◆ EXERCISE REQUIREMENTS:
- A) In the meta-analysis excerpt, what summary odds ratio is reported for allele G versus allele A?
- B) Write the next part of the meta-analysis excerpt, picking up after its closing copyright sentence.

◆ PROVIDED TEXT:
________________
The I62V polymorphism showed a significant summary OR1 for genotype GA+GG versus homozygous genotype AA was 3.18 (95% CI, 2.51–4.04, P<0.00001), the OR2 of heterozygous genotype GA versus AA was 2.29 (95% CI: 1.79–2.94, P<0.00001), the OR3 of homozygous genotype GG versus AA was 4.42 (95% CI: 3.45–5.67, P<0.00001), and the OR4 of allele G versus A was 2.04 (95% CI: 1.85–2.26, P<0.00001). Sensitivity analysis indicated the robustness of our findings, and evidence of publication bias was not observed in our meta-analysis. Cumulative meta-analysis revealed that the summary ORs were stable. There was no significant difference in every genetic model between PCV and nAMD (n = 5, OR1 = 0.92, OR2 = 0.96, OR3 = 0.90, OR4 = 0.94).
Our analysis provides evidence that the I62V polymorphism is associated with an increased risk of PCV. The variant of I62V could be a promising genetic biomarker of PCV in Asian populations.
Citation: Wang Z-Y, Zhao K, Zheng J, Rossmiller B, Ildefonso C, et al. (2014) Systematic Review and Meta-Analysis of the Association between Complement Factor H I62V Polymorphism and Risk of Polypoidal Choroidal Vasculopathy in Asian Populations. PLoS ONE 9(2): e88324. doi:10.1371/journal.pone.0088324
Editor: Michael G. Anderson, University of Iowa, United States of America
Received: September 6, 2013; Accepted: January 6, 2014; Published: February 10, 2014
Copyright: © 2014 Wang et al. This is an open-access article distributed under the terms of the Creative Commons Attribution License, which permits unrestricted use, distribution, and reproduction in any medium, provided the original author and source are credited.
________________
◆ ENTRIES SHOWN:

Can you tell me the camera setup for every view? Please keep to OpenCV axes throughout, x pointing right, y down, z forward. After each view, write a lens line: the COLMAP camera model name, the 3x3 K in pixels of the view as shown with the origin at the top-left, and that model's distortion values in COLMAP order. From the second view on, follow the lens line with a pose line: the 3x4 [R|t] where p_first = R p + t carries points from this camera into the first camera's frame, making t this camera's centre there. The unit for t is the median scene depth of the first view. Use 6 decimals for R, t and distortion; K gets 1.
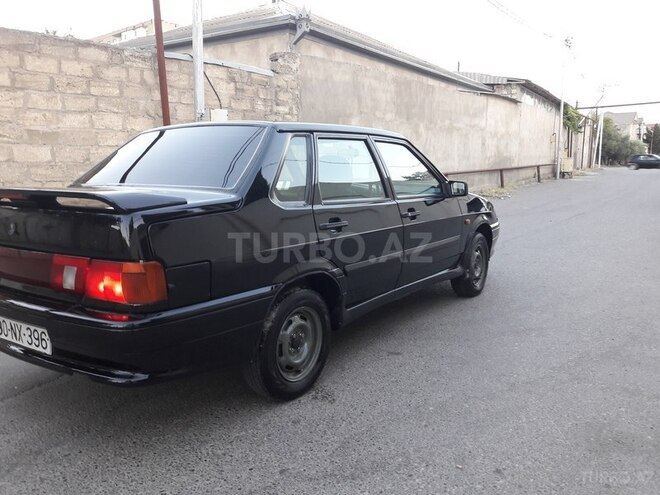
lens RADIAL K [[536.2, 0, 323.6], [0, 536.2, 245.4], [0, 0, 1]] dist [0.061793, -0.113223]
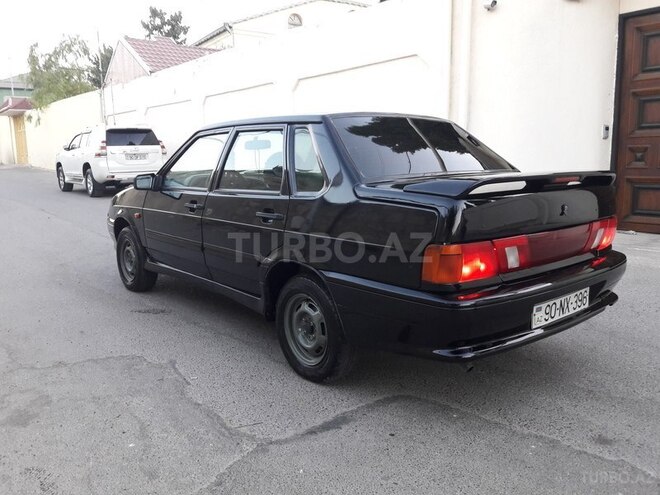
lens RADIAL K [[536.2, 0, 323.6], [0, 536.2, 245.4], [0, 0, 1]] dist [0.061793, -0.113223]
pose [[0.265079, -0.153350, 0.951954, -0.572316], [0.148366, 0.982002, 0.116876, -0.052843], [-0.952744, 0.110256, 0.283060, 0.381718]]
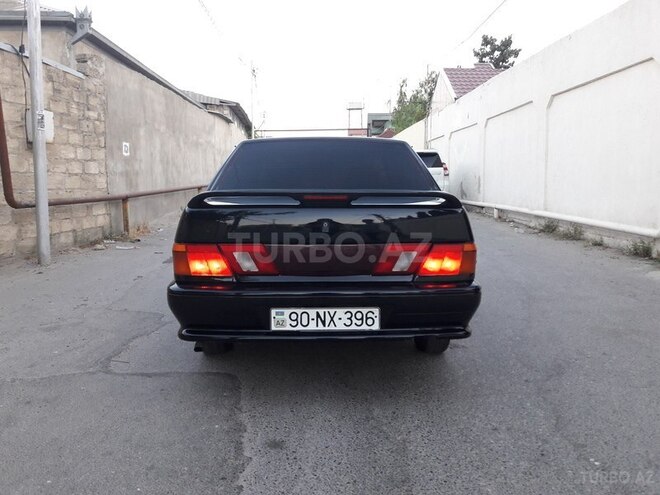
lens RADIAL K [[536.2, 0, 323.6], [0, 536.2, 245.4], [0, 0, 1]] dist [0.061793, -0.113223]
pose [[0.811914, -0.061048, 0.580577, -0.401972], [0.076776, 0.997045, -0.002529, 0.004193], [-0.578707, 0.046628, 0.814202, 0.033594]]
________________
◆ SET OF ANSWERS:
- A) 2.04 (95% CI: 1.85–2.26, P<0.00001)

- B)
Funding: This study was supported by Project of the National Natural Science Funds of China (No. 81371040, 81070760 and No. 81100677), and Shanghai Rising-Star Program (No. 12QA1402200). The funders had no role in study design, data collection and analysis, decision to publish, or preparation of the manuscript.
Competing interests: The authors have declared that no competing interests exist.
Polypoidal choroidal vasculopathy (PCV) is a hemorrhagic and exudative macular disorder that is characterized by inner branching choroidal networks with surrounding polypoidal dilatation of the choroidal vessels, which can be clearly demonstrated by indocyanine green angiography .
PCV can occur in any gender or race, but it is more commonly seen in Asians than in Caucasians, accounting for 24.5% of patients with findings suggestive of neovascular age-related macular degeneration (nAMD) in the Chinese population , for 24.6% in the Korean population , for 54.7% in the Japanese population , but for only about 4–9.8% in Caucasians. .
PCV is categorized by some experts as a subtype of nAMD, ,  but others consider it as a different disease entirely. , – Clinically, PCV shares several common manifestations with nAMD, such as subretinal exudation and hemorrhage involving the macular region. However, important differences have been noted that patients with PCV are younger and more likely Asians. Their eyes are lack of drusen, often occurrence with serosanguinous maculopathy or hemorrhagic pigment epithelial detachment. They show different responses to photodynamic therapy and therapy involving anti-vascular endothelial growth factor (VEGF) agents.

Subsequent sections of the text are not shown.